Jesus told all of us what our mission statement as individuals should be, when He said that the whole law of God is summarized in loving God with all the heart, mind, soul and strength, and to love our neighbor even as we love ourselves (Matthew 22:37-40). He said all the teaching of Scripture depends on these two laws!
Paul the apostle continued this tradition of single-minded simplicity of focus when he said in Philippians 3: “One thing I do: I press on toward the goal for the prize of the upward call of God in Christ Jesus. Let those of us who are mature think this way.”

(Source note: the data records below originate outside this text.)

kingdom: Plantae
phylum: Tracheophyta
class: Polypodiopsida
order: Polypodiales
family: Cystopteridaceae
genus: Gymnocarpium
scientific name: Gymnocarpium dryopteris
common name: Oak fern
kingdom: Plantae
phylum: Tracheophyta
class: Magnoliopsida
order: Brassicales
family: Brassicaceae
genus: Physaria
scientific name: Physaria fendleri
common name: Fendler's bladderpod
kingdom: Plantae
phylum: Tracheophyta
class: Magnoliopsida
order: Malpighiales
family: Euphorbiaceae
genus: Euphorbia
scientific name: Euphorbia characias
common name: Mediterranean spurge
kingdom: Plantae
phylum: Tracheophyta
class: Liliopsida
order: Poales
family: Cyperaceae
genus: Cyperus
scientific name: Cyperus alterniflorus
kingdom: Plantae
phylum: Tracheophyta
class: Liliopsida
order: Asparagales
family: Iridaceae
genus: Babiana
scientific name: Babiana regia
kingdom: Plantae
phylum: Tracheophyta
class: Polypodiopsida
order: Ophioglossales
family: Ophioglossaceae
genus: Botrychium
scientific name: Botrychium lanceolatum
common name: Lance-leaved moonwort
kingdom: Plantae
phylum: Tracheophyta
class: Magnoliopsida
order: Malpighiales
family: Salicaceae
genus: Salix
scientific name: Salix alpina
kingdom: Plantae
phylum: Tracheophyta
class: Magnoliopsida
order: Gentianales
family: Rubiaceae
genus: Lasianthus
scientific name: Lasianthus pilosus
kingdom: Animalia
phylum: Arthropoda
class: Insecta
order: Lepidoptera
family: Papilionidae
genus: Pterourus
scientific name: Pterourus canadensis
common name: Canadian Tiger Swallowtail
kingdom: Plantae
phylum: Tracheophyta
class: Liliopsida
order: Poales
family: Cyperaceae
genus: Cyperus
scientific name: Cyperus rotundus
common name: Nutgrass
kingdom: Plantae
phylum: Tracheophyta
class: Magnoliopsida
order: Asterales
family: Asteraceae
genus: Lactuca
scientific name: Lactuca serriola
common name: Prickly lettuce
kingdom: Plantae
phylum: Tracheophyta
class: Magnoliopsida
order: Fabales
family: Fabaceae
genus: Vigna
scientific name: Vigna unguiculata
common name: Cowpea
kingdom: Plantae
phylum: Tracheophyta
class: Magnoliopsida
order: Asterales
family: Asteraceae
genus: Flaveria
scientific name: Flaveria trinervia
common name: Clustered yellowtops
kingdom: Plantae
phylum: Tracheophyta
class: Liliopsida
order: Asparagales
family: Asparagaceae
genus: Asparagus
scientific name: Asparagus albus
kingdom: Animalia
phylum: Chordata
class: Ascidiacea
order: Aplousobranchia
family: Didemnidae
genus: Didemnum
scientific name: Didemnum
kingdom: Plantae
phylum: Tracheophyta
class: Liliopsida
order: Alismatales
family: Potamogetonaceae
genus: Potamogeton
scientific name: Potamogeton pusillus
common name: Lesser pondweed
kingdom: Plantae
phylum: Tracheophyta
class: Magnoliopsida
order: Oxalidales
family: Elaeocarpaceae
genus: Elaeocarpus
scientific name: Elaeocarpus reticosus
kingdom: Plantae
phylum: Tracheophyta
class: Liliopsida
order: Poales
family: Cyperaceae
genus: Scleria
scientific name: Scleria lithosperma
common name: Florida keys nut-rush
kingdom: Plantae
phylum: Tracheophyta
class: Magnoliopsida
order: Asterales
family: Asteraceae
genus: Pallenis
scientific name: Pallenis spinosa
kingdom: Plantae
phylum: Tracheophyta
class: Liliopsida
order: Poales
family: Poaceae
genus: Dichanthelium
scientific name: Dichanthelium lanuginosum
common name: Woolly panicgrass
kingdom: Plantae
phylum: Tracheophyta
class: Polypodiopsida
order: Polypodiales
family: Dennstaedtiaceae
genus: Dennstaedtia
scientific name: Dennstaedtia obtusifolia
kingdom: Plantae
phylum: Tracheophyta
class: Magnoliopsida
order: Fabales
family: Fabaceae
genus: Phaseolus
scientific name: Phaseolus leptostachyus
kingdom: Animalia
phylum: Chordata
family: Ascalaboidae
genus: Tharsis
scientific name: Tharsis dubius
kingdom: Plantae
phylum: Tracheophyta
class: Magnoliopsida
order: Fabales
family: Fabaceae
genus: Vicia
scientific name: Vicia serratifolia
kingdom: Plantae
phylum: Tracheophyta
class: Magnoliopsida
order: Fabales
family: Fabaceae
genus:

In context, the upward call of God in Christ Jesus was to “count everything loss for the surpassing worth of knowing Christ Jesus my Lord….That I may know Him and the power of His resurrection” (Philippians 3:8, 10).
Paul’s mission statement was simple: to know God and to follow His high calling in Christ Jesus. It wasn’t some corporate graph replete with mission, vision, personal short and long term goals, etc.
Jesus also made it simple in Matthew 6:33 when He said “Seek first His kingdom and His righteousness and all other things would be added unto you.” True, God’s kingdom, like all other kingdoms, involves more than prayer. It involves economics, politics, education, family, etc. But, if you or I want to influence a nation, the fastest way is to get to know the president or king of that nation so that we could affect the way their decisions are made. It’s the same in God’s kingdom: if you want to influence His kingdom, get to know the King and have transformational conversations with Him through prayer.
Anything I have ever done of value for God has come out of my communion with God in which God laid something on my heart to do while I was worshipping Him and enjoying His presence. Some other times this occurred while I was interceding. (Most of the time it has been while I was relaxing and in silence before the Lord after a season of prayer and intercession.) I didn’t try to make it happen with goals and vision; it came to me automatically as I connected my heart to His heart and mind! And because He told me to do it, it was greatly blessed!
I have seen many pastors burn out or put undue pressure on themselves because of some books they have read, such as one book in which a successful leader says that he had a goal of reaching ten thousand leaders in three years before he would consider himself successful. Other books by self-help authors tell their readers to create their own reality by making the things they visualize happen through having practical goals. Although there is much truth in this methodology, oftentimes pastors and Christians fail when they attempt to employ these teachings because God never gave them the goals they are pursuing. Their goals are merely projections emanating out of their “dark side” (selfish ambition, pride, insecurity, proving their value by performance, etc.) Thus, they are bankrupting their churches or sacrificing their families for ambitious goals Father God never gave them to begin with!
I have no problem with strategic planning and mapping out short- and long-term goals. We all have to do this to be successful in what we attempt individually and corporately. But, my main caveat is that these goals better be given to you by the Father while in communion with Him. Jesus said that He only does what His Father tells Him to do (John 5:19). Unfortunately, many of us are busy doing things to prove our worth to our earthly fathers, peers, and to aid our own self-esteem.